First things first—Changi Airport Terminal 4 isn’t a budget terminal. Why many have that impression is probably due to the fact that it’s now built on what was once Singapore's only budget terminal, which was closed in Sep 2012.

It has since been taken over by the current T4, as “what [passengers] wanted was the budget flights, but at the same Changi experience as all the regular terminals”, according to a Changi Airport Group spokesperson. 

The intended luxe aspect certainly shows. Five years in the making, from conceptualization to construction, T4 is now open and operating with shinier services and new-to-Changi Airport concepts, particularly in the transit area. Here’s what you can expect.

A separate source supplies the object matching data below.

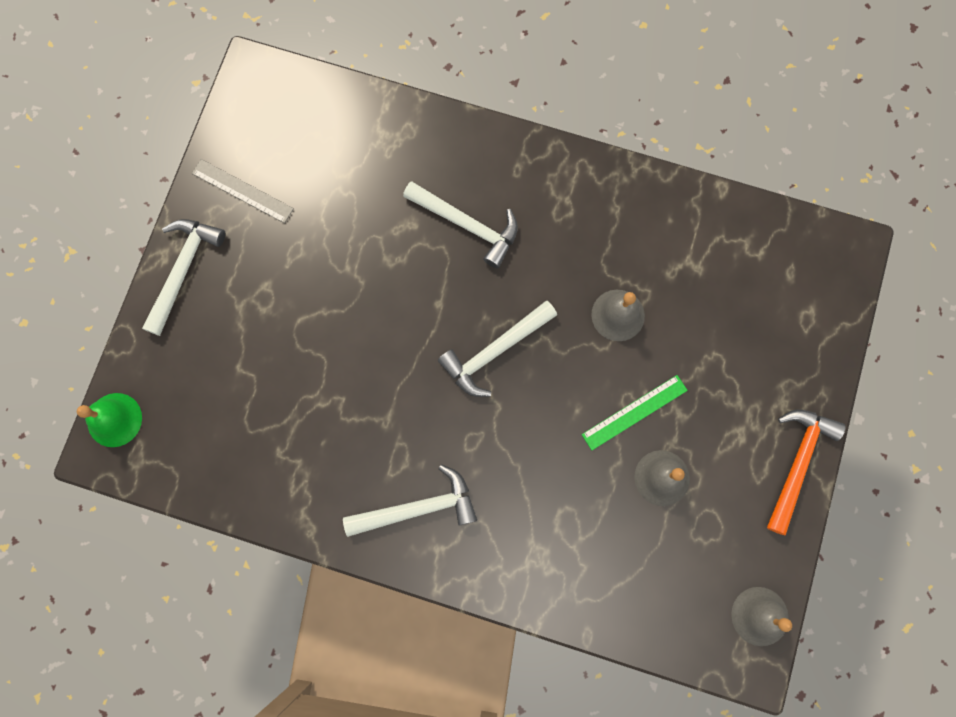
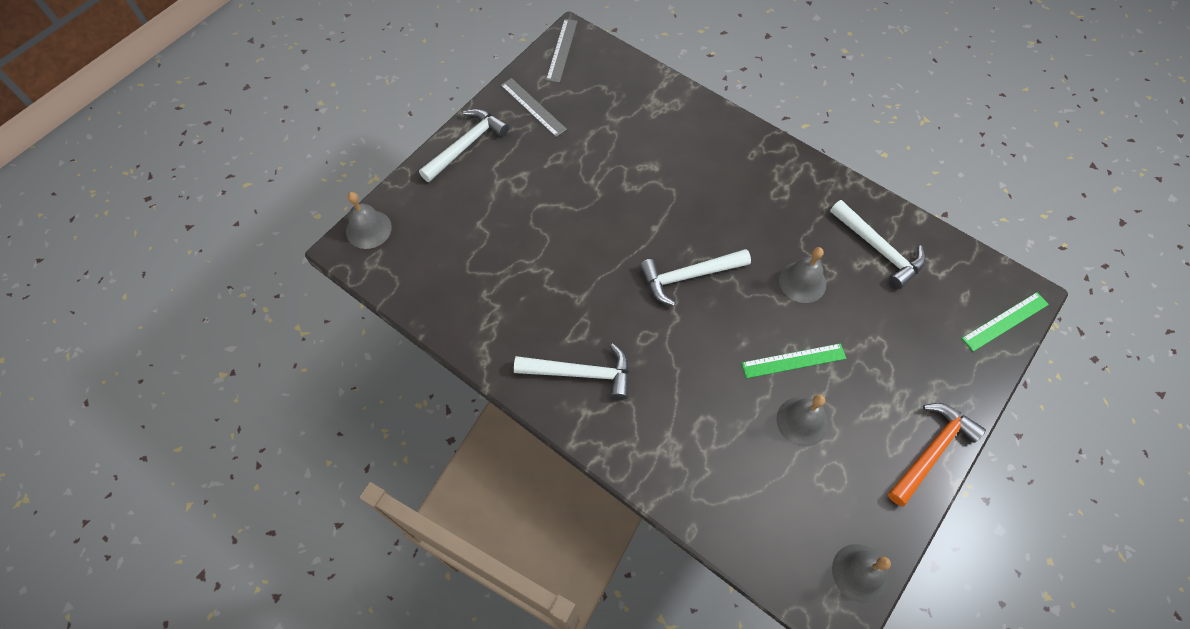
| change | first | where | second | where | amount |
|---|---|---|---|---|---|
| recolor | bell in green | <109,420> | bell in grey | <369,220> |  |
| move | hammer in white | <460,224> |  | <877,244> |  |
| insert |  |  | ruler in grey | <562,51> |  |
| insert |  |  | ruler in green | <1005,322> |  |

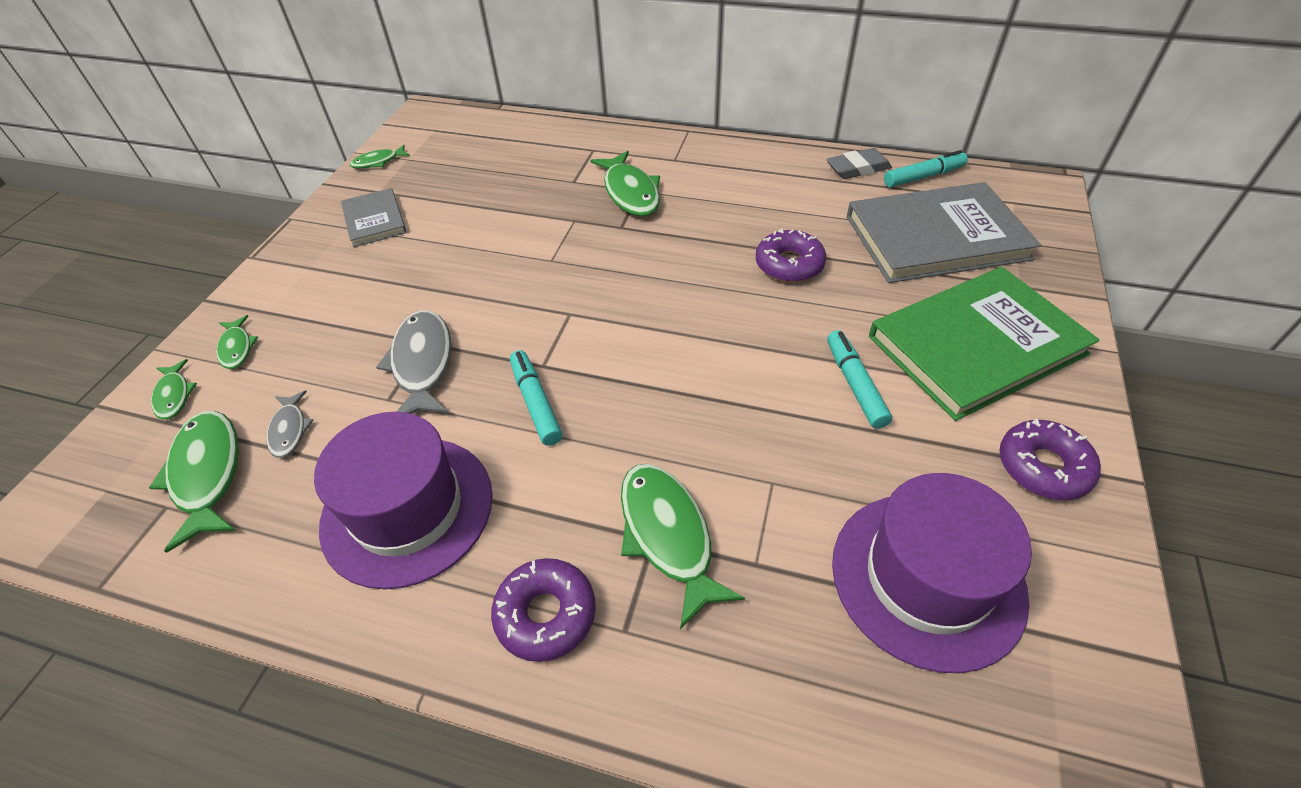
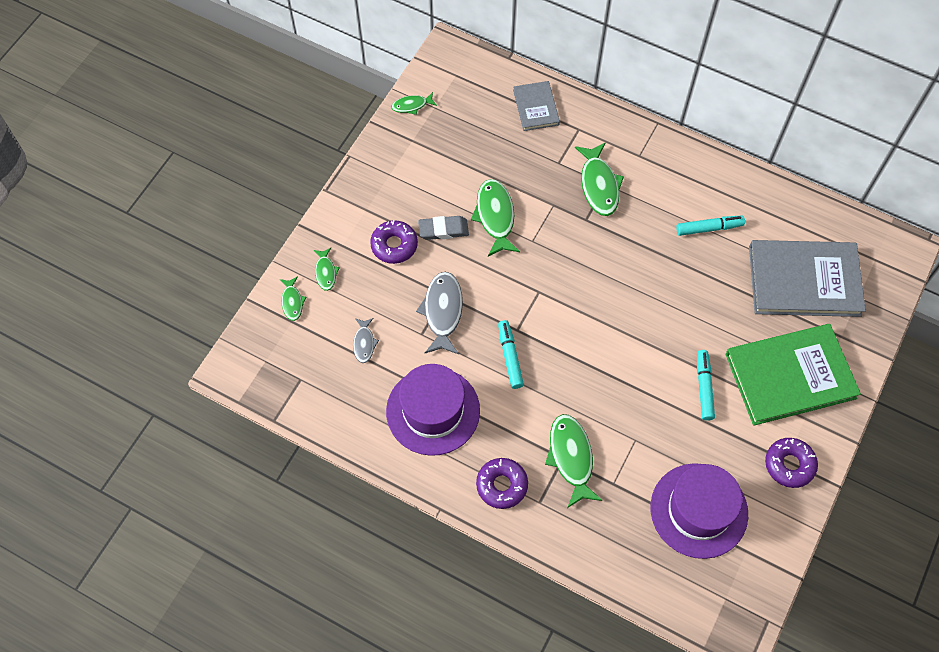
| change | first | where | second | where | amount |
|---|---|---|---|---|---|
| move | fish in green | <194,482> |  | <495,217> |  |
| move | book in grey | <374,217> |  | <536,106> |  |
| move | donut in purple | <791,255> |  | <394,242> |  |
| move | eraser in grey | <859,163> |  | <443,228> |  |
| move | marker in turquoise | <926,168> |  | <710,226> |  |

The first integrated Duty Free shopping

Find it a hassle having to pay at separate cashiers for your cosmetics and your liquor? If you’ve picked up makeup and perfumes from The Shilla Duty Free at T4, you can amble over to the liquor and tobacco concessions by DFS and pay for both seamlessly in a single transaction. The cosmetics counters are split conveniently into four sections—makeup, skincare, well-being and fragrances, and feature exclusive brands like Diptyque and Alexander McQueen; there’s also the first ever Hera makeup counter making its debut in Singapore right at T4.

Alcohol tasting counters

Photo credit: Changi Airport Group

You can sample alcohol at counters within T4's DFS just as you could at the other terminals. Called experiential zones, the three counters here offer complimentary tastings so you’ll be set before you fly. There’s a DIY cocktail bar, a whiskey house—the second one after the one in T2—that lets you taste an assortment of premium whiskies by profile, region or brand; and for the craft lovers, a counter offering tastings of craft spirits and craft beer on tap should tickle your fancy. Definitely the highlight of the T4 experience.

A Harry Potter-esque TWG

If you’d rather not indulge in a nightcap before you fly, take your taste buds over to the TWG Tea store, its largest retail store in the world. There you can taste complimentary teas, and afterwards marvel at the incredible display of tea tins—over 1000 of them gloriously stacked like the wall in Ollivanders. The wand may choose the wizard, but here you can choose your tea.

Exclusive international retail brands

Take advantage of your tax-free situation and shop the great new brands at T4. Of the many new retail stores, we’ve already got our eye on Moleskine, as well as Airport Pharmacy from Australia, which ladies will be excited to know carries popular sunglasses brand Quay Australia.

Play-test drones and new gadgets

Photo credit: Changi Airport Group

For the gamers and gadget geeks, multi-brand electronics concession E-Gadget will keep you sufficiently occupied through any transit wait. Designed to be interactive, a netted cage lets you test-fly drones and try other smart devices safely, at no obligation to purchase.

Your favorite local food in old-school shophouses

An all-new Heritage Zone takes up the bulk of the transit area, and with good reason. Heritage shophouses not unlike the ones along Joo Chiat house familiar traditional brands like Bee Cheng Hiang, Curry Times, Bengawan Solo, Eu Yan Sang and Heavenly Wang—complete with 1960s-esque decor and working metal shutters. The Heavenly Wang eatery even has working $1-coin slot rides that play local tunes like Chan Mali Chan as they bob hypnotically up and down. The overall aesthetic definitely caters more to tourists looking for a slice of rustic “Singaporean life”, but hey, it’s cute.